▶

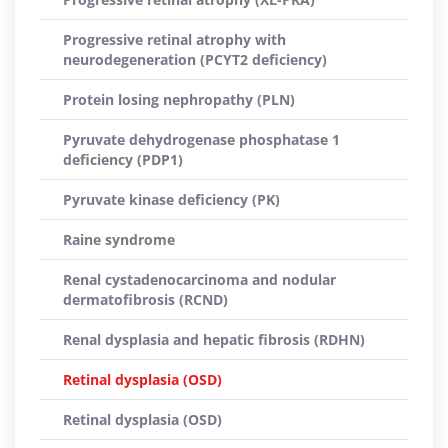
Progressive retinal atrophy with
neurodegeneration (PCYT2 deficiency)
Protein losing nephropathy (PLN)
Pyruvate dehydrogenase phosphatase 1
deficiency (PDP1)
Pyruvate kinase deficiency (PK)
Raine syndrome
Renal cystadenocarcinoma and nodular
dermatofibrosis (RCND)
Renal dysplasia and hepatic fibrosis (RDHN)
Retinal dysplasia (OSD)
Retinal dysplasia (OSD)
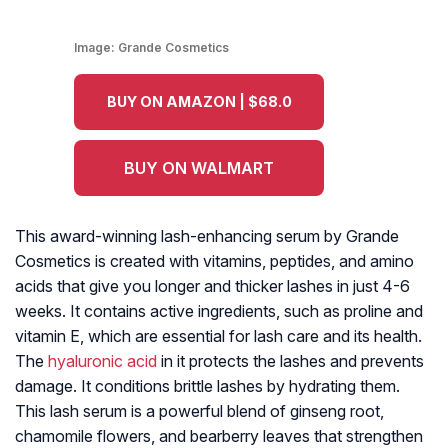
Image:
Grande Cosmetics
BUY ON AMAZON | $68.0
BUY ON WALMART
This award-winning lash-enhancing serum by Grande
Cosmetics is created with vitamins, peptides, and amino
acids that give you longer and thicker lashes in just 4-6
weeks. It contains active ingredients, such as proline and
vitamin E, which are essential for lash care and its health.
The
hyaluronic acid
in it protects the lashes and prevents
damage. It conditions brittle lashes by hydrating them.
This lash serum is a powerful blend of ginseng root,
chamomile flowers, and bearberry leaves that strengthen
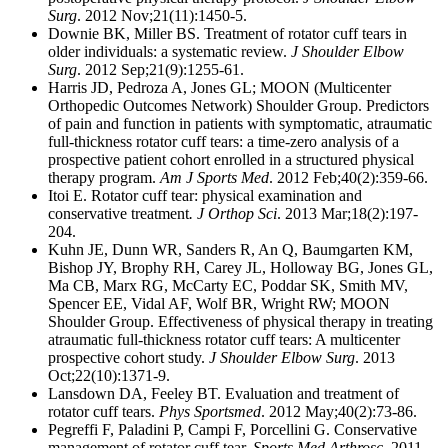
Surg
. 2012 Nov;21(11):1450-5.
Downie BK, Miller BS. Treatment of rotator cuff tears in
older individuals: a systematic review.
J Shoulder Elbow
Surg
. 2012 Sep;21(9):1255-61.
Harris JD, Pedroza A, Jones GL; MOON (Multicenter
Orthopedic Outcomes Network) Shoulder Group. Predictors
of pain and function in patients with symptomatic, atraumatic
full-thickness rotator cuff tears: a time-zero analysis of a
prospective patient cohort enrolled in a structured physical
therapy program.
Am
J Sports Med
. 2012 Feb;40(2):359-66.
Itoi E. Rotator cuff tear: physical examination and
conservative treatment
. J
Orthop Sci
. 2013 Mar;18(2):197-
204.
Kuhn JE, Dunn WR, Sanders R, An Q, Baumgarten KM,
Bishop JY, Brophy RH, Carey JL, Holloway BG, Jones GL,
Ma CB, Marx RG, McCarty EC, Poddar SK, Smith MV,
Spencer EE, Vidal AF, Wolf BR, Wright RW; MOON
Shoulder Group. Effectiveness of physical therapy in treating
atraumatic full-thickness rotator cuff tears: A multicenter
prospective cohort study.
J Shoulder Elbow Surg
. 2013
Oct;22(10):1371-9.
Lansdown DA, Feeley BT. Evaluation and treatment of
rotator cuff tears.
Phys Sportsmed
. 2012 May;40(2):73-86.
Pegreffi F, Paladini P, Campi F, Porcellini G. Conservative
management of rotator cuff tear.
Sports Med Arthrosc
. 2011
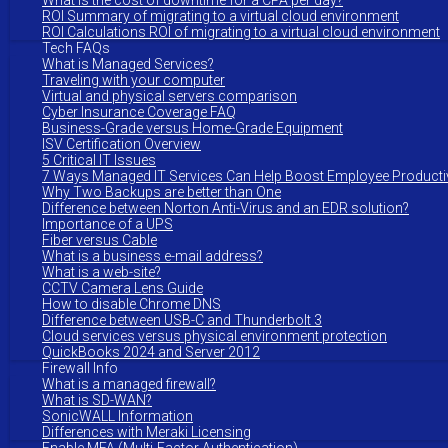
What is the cost of downtime for a CPA per day?
ROI Summary of migrating to a virtual cloud environment
ROI Calculations ROI of migrating to a virtual cloud environment
Tech FAQs
What is Managed Services?
Traveling with your computer
Virtual and physical servers comparison
Cyber Insurance Coverage FAQ
Business-Grade versus Home-Grade Equipment
ISV Certification Overview
5 Critical IT Issues
7 Ways Managed IT Services Can Help Boost Employee Productiv
Why Two Backups are better than One
Difference between Norton Anti-Virus and an EDR solution?
Importance of a UPS
Fiber versus Cable
What is a business e-mail address?
What is a web-site?
CCTV Camera Lens Guide
How to disable Chrome DNS
Difference between USB-C and Thunderbolt 3
Cloud services versus physical environment protection
QuickBooks 2024 and Server 2012
Firewall Info
What is a managed firewall?
What is SD-WAN?
SonicWALL Information
Differences with Meraki Licensing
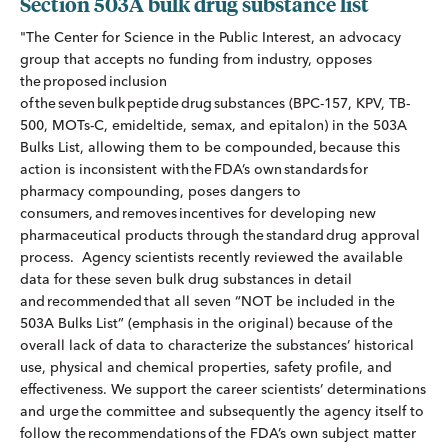
Section 503A bulk drug substance list
"The Center for Science in the Public Interest, an advocacy
group that accepts no funding from industry, opposes
the proposed inclusion
of the seven bulk peptide drug substances (BPC-157, KPV, TB-
500, MOTs-C, emideltide, semax, and epitalon) in the 503A
Bulks List, allowing them to be compounded, because this
action is inconsistent with the FDA’s own standards for
pharmacy compounding, poses dangers to
consumers, and removes incentives for developing new
pharmaceutical products through the standard drug approval
process. Agency scientists recently reviewed the available
data for these seven bulk drug substances in detail
and recommended that all seven “NOT be included in the
503A Bulks List” (emphasis in the original) because of the
overall lack of data to characterize the substances’ historical
use, physical and chemical properties, safety profile, and
effectiveness. We support the career scientists’ determinations
and urge the committee and subsequently the agency itself to
follow the recommendations of the FDA’s own subject matter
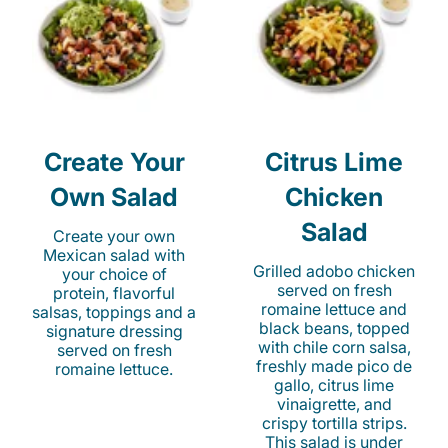
Create Your
Citrus Lime
Own Salad
Chicken
Salad
Create your own
Mexican salad with
Grilled adobo chicken
your choice of
served on fresh
protein, flavorful
romaine lettuce and
salsas, toppings and a
black beans, topped
signature dressing
with chile corn salsa,
served on fresh
freshly made pico de
romaine lettuce.
gallo, citrus lime
vinaigrette, and
crispy tortilla strips.
This salad is under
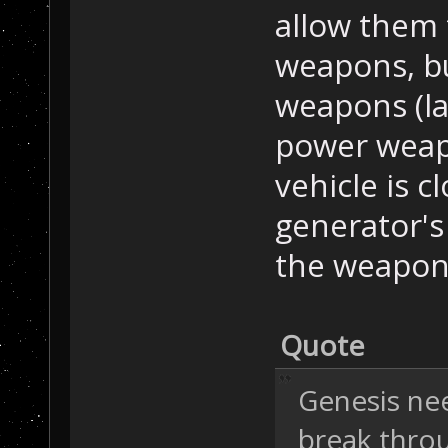
allow them 
weapons, bu
weapons (la
power weapo
vehicle is c
generator's
the weapon 
Quote
Genesis nee
break throu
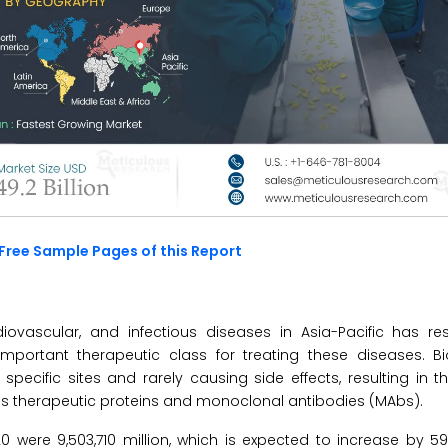
Free Sample Pages of this Report
ovascular, and infectious diseases in Asia-Pacific has res
ortant therapeutic class for treating these diseases. Bio
cific sites and rarely causing side effects, resulting in t
s therapeutic proteins and monoclonal antibodies (MAbs).
 were 9,503,710 million, which is expected to increase by 5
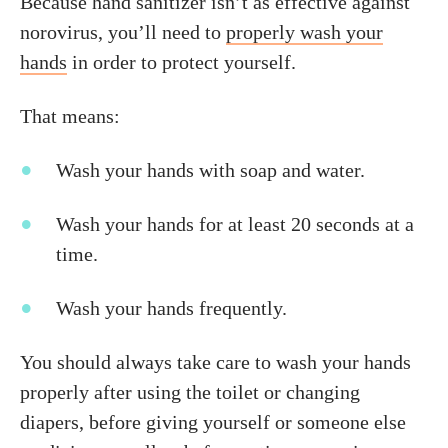
Because hand sanitizer isn’t as effective against
norovirus, you’ll need to
properly wash your
hands
in order to protect yourself.
That means:
Wash your hands with soap and water.
Wash your hands for at least 20 seconds at a
time.
Wash your hands frequently.
You should always take care to wash your hands
properly after using the toilet or changing
diapers, before giving yourself or someone else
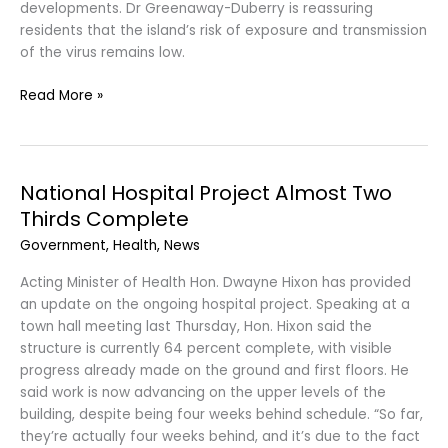
developments. Dr Greenaway-Duberry is reassuring
residents that the island’s risk of exposure and transmission
of the virus remains low.
Read More »
National Hospital Project Almost Two
National
Hospital
Thirds Complete
Project
Government
,
Health
,
News
Almost
Two
Acting Minister of Health Hon. Dwayne Hixon has provided
Thirds
an update on the ongoing hospital project. Speaking at a
Complete
town hall meeting last Thursday, Hon. Hixon said the
structure is currently 64 percent complete, with visible
progress already made on the ground and first floors. He
said work is now advancing on the upper levels of the
building, despite being four weeks behind schedule. “So far,
they’re actually four weeks behind, and it’s due to the fact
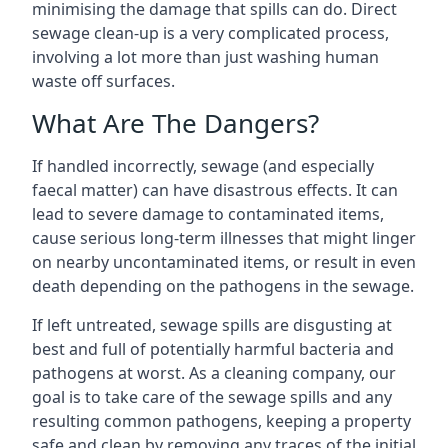
minimising the damage that spills can do. Direct
sewage clean-up is a very complicated process,
involving a lot more than just washing human
waste off surfaces.
What Are The Dangers?
If handled incorrectly, sewage (and especially
faecal matter) can have disastrous effects. It can
lead to severe damage to contaminated items,
cause serious long-term illnesses that might linger
on nearby uncontaminated items, or result in even
death depending on the pathogens in the sewage.
If left untreated, sewage spills are disgusting at
best and full of potentially harmful bacteria and
pathogens at worst. As a cleaning company, our
goal is to take care of the sewage spills and any
resulting common pathogens, keeping a property
safe and clean by removing any traces of the initial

◀

**What you need to do:**
Give nothing except how many lines of the records include "process".

**Exercise output:**
2